=== Data provided ===
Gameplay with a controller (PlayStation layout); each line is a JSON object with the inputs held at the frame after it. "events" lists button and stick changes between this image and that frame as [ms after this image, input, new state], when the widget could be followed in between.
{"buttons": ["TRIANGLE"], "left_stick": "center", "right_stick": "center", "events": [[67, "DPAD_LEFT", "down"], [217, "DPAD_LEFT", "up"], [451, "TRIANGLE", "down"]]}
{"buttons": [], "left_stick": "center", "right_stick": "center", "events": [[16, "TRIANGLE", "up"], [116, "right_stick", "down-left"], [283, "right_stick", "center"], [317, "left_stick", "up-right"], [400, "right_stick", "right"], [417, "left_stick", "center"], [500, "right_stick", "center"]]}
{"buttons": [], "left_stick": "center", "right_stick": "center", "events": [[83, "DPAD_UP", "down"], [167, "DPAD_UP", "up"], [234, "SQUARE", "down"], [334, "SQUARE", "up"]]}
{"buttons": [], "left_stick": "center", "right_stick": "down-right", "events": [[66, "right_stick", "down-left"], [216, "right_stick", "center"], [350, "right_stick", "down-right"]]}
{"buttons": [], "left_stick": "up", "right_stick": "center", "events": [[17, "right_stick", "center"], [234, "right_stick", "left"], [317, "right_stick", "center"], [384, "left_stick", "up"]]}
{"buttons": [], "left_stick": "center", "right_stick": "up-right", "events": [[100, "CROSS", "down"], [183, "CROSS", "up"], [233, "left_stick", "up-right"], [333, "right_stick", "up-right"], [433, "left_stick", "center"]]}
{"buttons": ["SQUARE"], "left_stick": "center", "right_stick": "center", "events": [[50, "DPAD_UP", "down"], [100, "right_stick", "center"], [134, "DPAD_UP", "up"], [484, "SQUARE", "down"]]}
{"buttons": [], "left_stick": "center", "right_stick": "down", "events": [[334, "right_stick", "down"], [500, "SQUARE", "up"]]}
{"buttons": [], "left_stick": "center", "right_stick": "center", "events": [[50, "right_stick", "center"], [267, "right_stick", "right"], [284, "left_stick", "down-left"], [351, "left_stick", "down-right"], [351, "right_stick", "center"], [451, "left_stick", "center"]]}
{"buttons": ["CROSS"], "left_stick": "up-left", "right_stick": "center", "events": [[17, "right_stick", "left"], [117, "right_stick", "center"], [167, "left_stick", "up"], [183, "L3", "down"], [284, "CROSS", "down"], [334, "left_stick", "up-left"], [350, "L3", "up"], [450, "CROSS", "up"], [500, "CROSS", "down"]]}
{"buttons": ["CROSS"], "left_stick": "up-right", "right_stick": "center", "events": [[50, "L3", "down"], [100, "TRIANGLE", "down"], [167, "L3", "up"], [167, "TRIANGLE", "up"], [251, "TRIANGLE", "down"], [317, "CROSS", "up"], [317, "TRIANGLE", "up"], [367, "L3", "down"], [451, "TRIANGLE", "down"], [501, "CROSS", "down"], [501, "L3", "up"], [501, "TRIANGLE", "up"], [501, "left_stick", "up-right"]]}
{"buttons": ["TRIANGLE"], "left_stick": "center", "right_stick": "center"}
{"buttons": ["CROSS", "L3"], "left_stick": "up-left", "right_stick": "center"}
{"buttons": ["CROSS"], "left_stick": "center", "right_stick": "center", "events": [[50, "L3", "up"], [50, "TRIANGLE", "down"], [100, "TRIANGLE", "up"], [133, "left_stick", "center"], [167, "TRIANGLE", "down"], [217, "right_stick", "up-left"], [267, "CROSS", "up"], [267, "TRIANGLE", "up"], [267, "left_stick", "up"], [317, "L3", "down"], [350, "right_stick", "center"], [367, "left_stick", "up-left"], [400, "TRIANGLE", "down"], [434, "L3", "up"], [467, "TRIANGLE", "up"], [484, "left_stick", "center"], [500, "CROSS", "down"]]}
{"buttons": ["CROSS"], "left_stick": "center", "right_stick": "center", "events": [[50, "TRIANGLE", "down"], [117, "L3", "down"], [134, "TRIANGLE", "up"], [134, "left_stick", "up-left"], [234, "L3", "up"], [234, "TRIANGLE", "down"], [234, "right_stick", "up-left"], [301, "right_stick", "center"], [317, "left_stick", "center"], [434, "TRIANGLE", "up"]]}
===
## Task brief
When answering, write out each of the lines above exactly as given.

## Answer for this exercise
Gameplay with a controller (PlayStation layout); each line is a JSON object with the inputs held at the frame after it. "events" lists button and stick changes between this image and that frame as [ms after this image, input, new state], when the widget could be followed in between.
{"buttons": ["TRIANGLE"], "left_stick": "center", "right_stick": "center", "events": [[67, "DPAD_LEFT", "down"], [217, "DPAD_LEFT", "up"], [451, "TRIANGLE", "down"]]}
{"buttons": [], "left_stick": "center", "right_stick": "center", "events": [[16, "TRIANGLE", "up"], [116, "right_stick", "down-left"], [283, "right_stick", "center"], [317, "left_stick", "up-right"], [400, "right_stick", "right"], [417, "left_stick", "center"], [500, "right_stick", "center"]]}
{"buttons": [], "left_stick": "center", "right_stick": "center", "events": [[83, "DPAD_UP", "down"], [167, "DPAD_UP", "up"], [234, "SQUARE", "down"], [334, "SQUARE", "up"]]}
{"buttons": [], "left_stick": "center", "right_stick": "down-right", "events": [[66, "right_stick", "down-left"], [216, "right_stick", "center"], [350, "right_stick", "down-right"]]}
{"buttons": [], "left_stick": "up", "right_stick": "center", "events": [[17, "right_stick", "center"], [234, "right_stick", "left"], [317, "right_stick", "center"], [384, "left_stick", "up"]]}
{"buttons": [], "left_stick": "center", "right_stick": "up-right", "events": [[100, "CROSS", "down"], [183, "CROSS", "up"], [233, "left_stick", "up-right"], [333, "right_stick", "up-right"], [433, "left_stick", "center"]]}
{"buttons": ["SQUARE"], "left_stick": "center", "right_stick": "center", "events": [[50, "DPAD_UP", "down"], [100, "right_stick", "center"], [134, "DPAD_UP", "up"], [484, "SQUARE", "down"]]}
{"buttons": [], "left_stick": "center", "right_stick": "down", "events": [[334, "right_stick", "down"], [500, "SQUARE", "up"]]}
{"buttons": [], "left_stick": "center", "right_stick": "center", "events": [[50, "right_stick", "center"], [267, "right_stick", "right"], [284, "left_stick", "down-left"], [351, "left_stick", "down-right"], [351, "right_stick", "center"], [451, "left_stick", "center"]]}
{"buttons": ["CROSS"], "left_stick": "up-left", "right_stick": "center", "events": [[17, "right_stick", "left"], [117, "right_stick", "center"], [167, "left_stick", "up"], [183, "L3", "down"], [284, "CROSS", "down"], [334, "left_stick", "up-left"], [350, "L3", "up"], [450, "CROSS", "up"], [500, "CROSS", "down"]]}
{"buttons": ["CROSS"], "left_stick": "up-right", "right_stick": "center", "events": [[50, "L3", "down"], [100, "TRIANGLE", "down"], [167, "L3", "up"], [167, "TRIANGLE", "up"], [251, "TRIANGLE", "down"], [317, "CROSS", "up"], [317, "TRIANGLE", "up"], [367, "L3", "down"], [451, "TRIANGLE", "down"], [501, "CROSS", "down"], [501, "L3", "up"], [501, "TRIANGLE", "up"], [501, "left_stick", "up-right"]]}
{"buttons": ["TRIANGLE"], "left_stick": "center", "right_stick": "center"}
{"buttons": ["CROSS", "L3"], "left_stick": "up-left", "right_stick": "center"}
{"buttons": ["CROSS"], "left_stick": "center", "right_stick": "center", "events": [[50, "L3", "up"], [50, "TRIANGLE", "down"], [100, "TRIANGLE", "up"], [133, "left_stick", "center"], [167, "TRIANGLE", "down"], [217, "right_stick", "up-left"], [267, "CROSS", "up"], [267, "TRIANGLE", "up"], [267, "left_stick", "up"], [317, "L3", "down"], [350, "right_stick", "center"], [367, "left_stick", "up-left"], [400, "TRIANGLE", "down"], [434, "L3", "up"], [467, "TRIANGLE", "up"], [484, "left_stick", "center"], [500, "CROSS", "down"]]}
{"buttons": ["CROSS"], "left_stick": "center", "right_stick": "center", "events": [[50, "TRIANGLE", "down"], [117, "L3", "down"], [134, "TRIANGLE", "up"], [134, "left_stick", "up-left"], [234, "L3", "up"], [234, "TRIANGLE", "down"], [234, "right_stick", "up-left"], [301, "right_stick", "center"], [317, "left_stick", "center"], [434, "TRIANGLE", "up"]]}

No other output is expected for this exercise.